We see how this works in the contrast between two verses. First, the Lord Jesus said in John 15:5: “I am the vine; you are the branches. Whoever abides in me and I in him, he it is that bears much fruit, for apart from me you can do nothing.” The word translated “can” in this verse is the verb form of our word. The second verse is Philippians 4:13. “I can do all things through him who strengthens me.” Surprisingly, the word “can” is not our word for power. The verb form of our word is the word translated, “strengthens.” The Lord is not interested in using us to blow stuff up. He wants to enable us to please Him, live holy lives, and move others for Him.
Second, the Spirit of God wants to teach Timothy to love as God loves. This kind of love can only be ours as we love God and experience His love. Then, God gives us the ability to love others as He has loved us. The Apostle John wrote about this love in 1 John 4:12. “No one has ever seen God; if we love one another, God abides in us and his love is perfected in us.” Our experiencing God’s love is shown in our loving other believers.
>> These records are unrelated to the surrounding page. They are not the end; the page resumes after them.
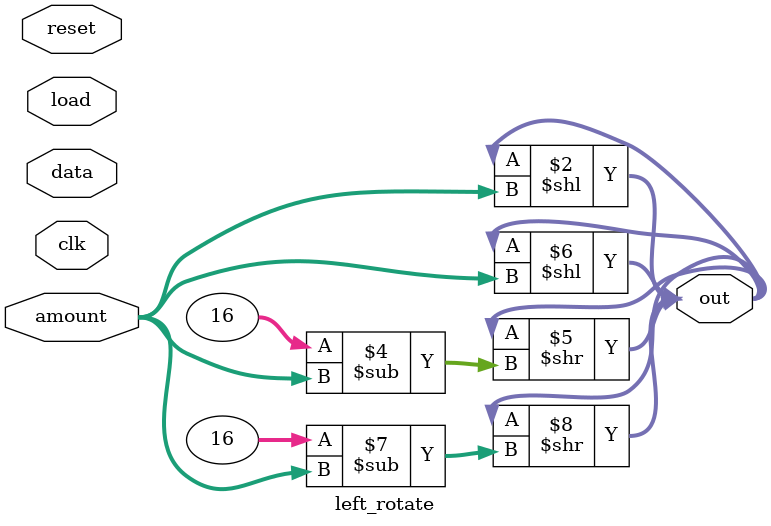
<source format=v>
module left_rotate(clk,reset,amount,data,load,out);
input clk,reset;
input [2:0] amount;
input [7:0] data;
input load;
output reg [7:0] out;
// when load is high, load data to out
// otherwise rotate the out register followed by left shift the out register by amount bits
assign load_out = (load && out);
assign out = out << amount;
assign load_out = (load_out || out);
assign out = out >> (16-amount);
assign out = out << amount;
assign out = out >> (16-amount);
endmodule

</source>
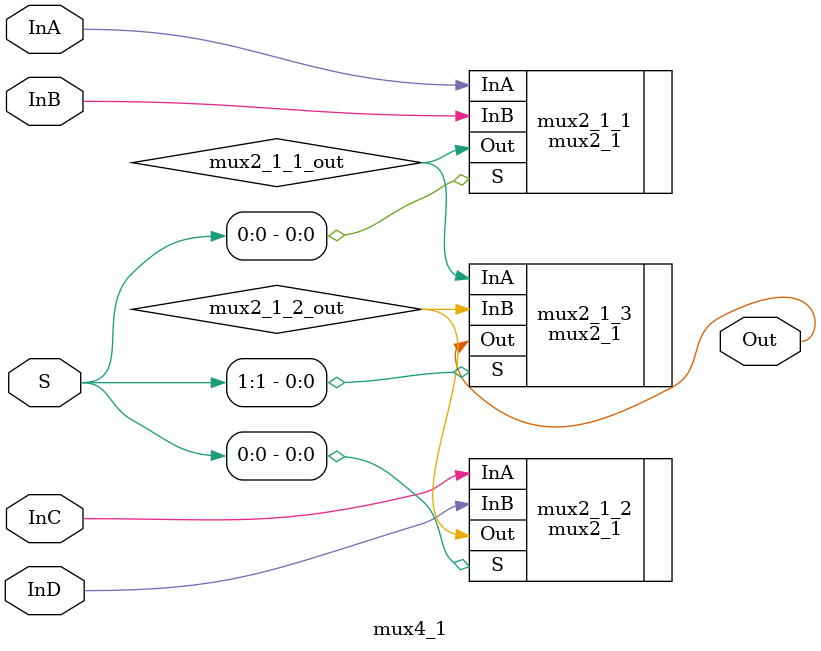
<source format=v>
/*
    CS/ECE 552 Spring '20
    Homework #1, Problem 1

    4-1 mux template
*/
module mux4_1(InA, InB, InC, InD, S, Out);
    input        InA, InB, InC, InD;
    input [1:0]  S;
    output       Out;

    // YOUR CODE HERE
    wire mux2_1_1_out, mux2_1_2_out;
    mux2_1 mux2_1_1(.InA(InA), .InB(InB), .S(S[0]), .Out(mux2_1_1_out));
    mux2_1 mux2_1_2(.InA(InC), .InB(InD), .S(S[0]), .Out(mux2_1_2_out));
    mux2_1 mux2_1_3(.InA(mux2_1_1_out), .InB(mux2_1_2_out), .S(S[1]), .Out(Out));

endmodule

</source>
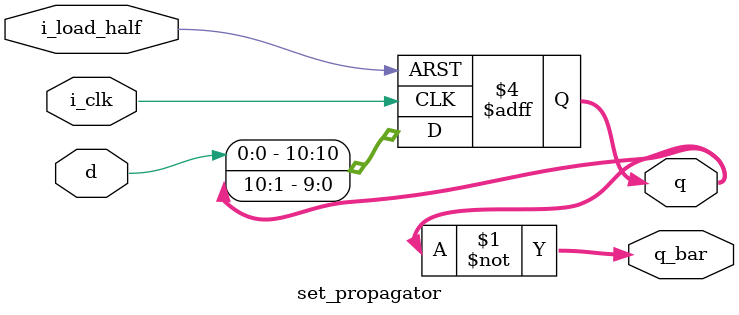
<source format=sv>
/*
==========================================
* SET Signal Propagator

This is to propagate the set signal to the
bottom special register.

* Date: 5/9/24
==========================================
*/

module set_propagator #(
    parameter int ADC_RESOLUTION=10
) (
    input i_clk,
    input i_load_half,  // Load 10'b1_000000000
    input d,  // Set to zero. Hardwired.
    output logic [ADC_RESOLUTION:0] q,  // We output this so the synthesis tool doesnt cry
    output logic [ADC_RESOLUTION:0] q_bar // Our golden boy we actually need this output to control
    // the set of the bottom register which has active low set amazing pdk really thanks synopsys

    // And yes. The width should be one greater than the resolution.
);

assign q_bar = ~q;

always_ff @(posedge i_clk, negedge i_load_half) begin
  if (~i_load_half) q <= {1'b1, {(ADC_RESOLUTION) {1'b0}}};
  else q <= {d, q[ADC_RESOLUTION:1]};
end


endmodule

</source>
By loving other believers, we show God and His love to others.
Finally, the Spirit of God allows us to have a disciplined mind. This word appears only here in the New Testament, although it is related to words we find in 1 Timothy 3. There the related word is translated, “sober,” or “prudent.” Paul did not promise every believer great intelligence. Rather, he told Timothy that God through His Spirit would help him think prudently. He would help him be wise in his choices. James reminded us, “If any of you lacks wisdom, let him ask God, who gives generously to all without reproach, and it will be given him.” (James 1:5) The promise in James appears in the midst of James instruction teaching us how we can endure trials. Still, the promise has a larger application to all areas of life.
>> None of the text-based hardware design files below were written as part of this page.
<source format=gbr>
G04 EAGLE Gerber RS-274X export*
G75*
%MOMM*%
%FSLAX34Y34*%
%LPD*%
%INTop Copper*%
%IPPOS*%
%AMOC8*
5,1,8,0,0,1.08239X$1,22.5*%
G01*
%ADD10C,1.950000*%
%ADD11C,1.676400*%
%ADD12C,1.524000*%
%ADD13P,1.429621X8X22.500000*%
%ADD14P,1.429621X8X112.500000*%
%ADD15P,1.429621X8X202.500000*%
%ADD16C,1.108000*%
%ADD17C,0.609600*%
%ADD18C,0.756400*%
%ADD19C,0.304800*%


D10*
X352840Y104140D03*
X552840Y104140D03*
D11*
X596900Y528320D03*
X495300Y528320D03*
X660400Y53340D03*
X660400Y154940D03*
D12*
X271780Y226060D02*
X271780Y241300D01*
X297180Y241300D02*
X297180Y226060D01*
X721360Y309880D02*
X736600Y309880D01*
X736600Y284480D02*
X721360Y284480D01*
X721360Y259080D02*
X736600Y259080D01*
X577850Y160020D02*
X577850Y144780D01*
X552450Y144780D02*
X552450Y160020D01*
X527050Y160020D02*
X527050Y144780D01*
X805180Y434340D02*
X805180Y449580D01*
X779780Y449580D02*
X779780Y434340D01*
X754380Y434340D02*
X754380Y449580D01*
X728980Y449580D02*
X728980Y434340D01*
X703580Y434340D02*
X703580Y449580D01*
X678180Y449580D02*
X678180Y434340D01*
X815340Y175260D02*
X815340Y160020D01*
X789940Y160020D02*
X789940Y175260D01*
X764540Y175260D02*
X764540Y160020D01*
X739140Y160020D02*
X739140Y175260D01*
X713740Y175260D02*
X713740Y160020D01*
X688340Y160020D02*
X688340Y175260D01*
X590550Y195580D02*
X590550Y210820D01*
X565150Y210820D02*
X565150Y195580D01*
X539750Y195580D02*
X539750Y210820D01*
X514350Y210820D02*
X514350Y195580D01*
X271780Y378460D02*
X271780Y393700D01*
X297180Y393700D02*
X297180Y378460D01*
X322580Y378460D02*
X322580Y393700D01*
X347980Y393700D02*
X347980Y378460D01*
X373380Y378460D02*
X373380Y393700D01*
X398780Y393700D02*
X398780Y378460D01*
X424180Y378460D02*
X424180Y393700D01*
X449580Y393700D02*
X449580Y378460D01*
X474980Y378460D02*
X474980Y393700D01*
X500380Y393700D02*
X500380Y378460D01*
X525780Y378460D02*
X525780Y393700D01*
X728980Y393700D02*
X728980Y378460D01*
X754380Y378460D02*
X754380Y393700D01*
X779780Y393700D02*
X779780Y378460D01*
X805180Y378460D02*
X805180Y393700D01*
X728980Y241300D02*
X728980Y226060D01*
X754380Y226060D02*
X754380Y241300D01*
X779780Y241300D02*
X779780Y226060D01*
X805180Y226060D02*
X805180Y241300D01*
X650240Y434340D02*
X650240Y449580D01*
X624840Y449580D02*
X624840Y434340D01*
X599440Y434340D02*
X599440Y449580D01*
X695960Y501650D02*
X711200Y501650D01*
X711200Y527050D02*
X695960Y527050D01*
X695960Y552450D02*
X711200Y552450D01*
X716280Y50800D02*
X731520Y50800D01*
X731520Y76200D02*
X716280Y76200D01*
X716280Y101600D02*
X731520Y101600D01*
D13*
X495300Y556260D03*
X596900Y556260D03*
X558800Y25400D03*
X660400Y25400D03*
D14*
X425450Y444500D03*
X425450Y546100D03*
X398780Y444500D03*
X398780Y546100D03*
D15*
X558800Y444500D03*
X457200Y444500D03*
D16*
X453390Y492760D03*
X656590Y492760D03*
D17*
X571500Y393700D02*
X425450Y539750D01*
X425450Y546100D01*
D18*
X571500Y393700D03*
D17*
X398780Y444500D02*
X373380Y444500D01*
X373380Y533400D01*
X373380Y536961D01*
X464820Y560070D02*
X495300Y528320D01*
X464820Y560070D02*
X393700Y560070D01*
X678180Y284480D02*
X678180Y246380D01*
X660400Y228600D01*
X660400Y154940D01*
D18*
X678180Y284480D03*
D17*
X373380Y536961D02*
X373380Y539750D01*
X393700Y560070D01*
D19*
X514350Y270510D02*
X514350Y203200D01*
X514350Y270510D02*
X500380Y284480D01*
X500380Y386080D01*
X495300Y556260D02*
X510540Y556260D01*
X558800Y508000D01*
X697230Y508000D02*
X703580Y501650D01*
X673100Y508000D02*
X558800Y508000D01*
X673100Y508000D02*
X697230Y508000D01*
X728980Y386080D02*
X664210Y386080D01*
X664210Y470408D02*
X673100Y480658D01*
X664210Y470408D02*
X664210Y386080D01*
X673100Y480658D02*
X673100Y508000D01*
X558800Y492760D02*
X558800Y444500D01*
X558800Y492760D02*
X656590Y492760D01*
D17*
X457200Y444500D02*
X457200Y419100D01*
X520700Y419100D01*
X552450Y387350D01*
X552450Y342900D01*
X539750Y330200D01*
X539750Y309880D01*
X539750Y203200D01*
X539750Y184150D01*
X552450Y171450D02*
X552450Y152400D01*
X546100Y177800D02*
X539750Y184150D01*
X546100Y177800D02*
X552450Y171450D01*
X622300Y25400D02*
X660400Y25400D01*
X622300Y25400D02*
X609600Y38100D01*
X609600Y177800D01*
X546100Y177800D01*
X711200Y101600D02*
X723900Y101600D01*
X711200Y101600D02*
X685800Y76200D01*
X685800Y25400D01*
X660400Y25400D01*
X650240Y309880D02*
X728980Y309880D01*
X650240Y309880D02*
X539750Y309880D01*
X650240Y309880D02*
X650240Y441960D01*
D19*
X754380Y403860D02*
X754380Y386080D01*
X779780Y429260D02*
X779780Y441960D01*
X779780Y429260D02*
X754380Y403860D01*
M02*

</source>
In 2 Timothy 1:8, Paul wrote about the arena in which these divine abilities were to be practiced. “Therefore do not be ashamed of the testimony about our Lord, nor of me his prisoner, but share in suffering for the gospel by the power of God.”
Along with Timothy, we must learn God did not give the Spirit of God to us to make us fear. He was given to teach us and, to enable us to live as God would have us live, and reach out to others with the Gospel. He has also given to us that we might be able to love what God loves. Finally, He was given to us that we might have wisdom from God in our lives.
Shortly after this was written, the Apostle Paul, Timothy’s mentor would be executed. He would not be there anymore to remind Timothy about the resources God made available to him. We read these words many centuries removed from Paul and Timothy. Let us take Paul’s reminder to Timothy seriously in our lives. Are we depending on the Spirit of God working through the Word of God to do these things for us? Are we working together with Him to see God’s will accomplished through us? Are we tapping into the ability that God gives us to reach others for Him?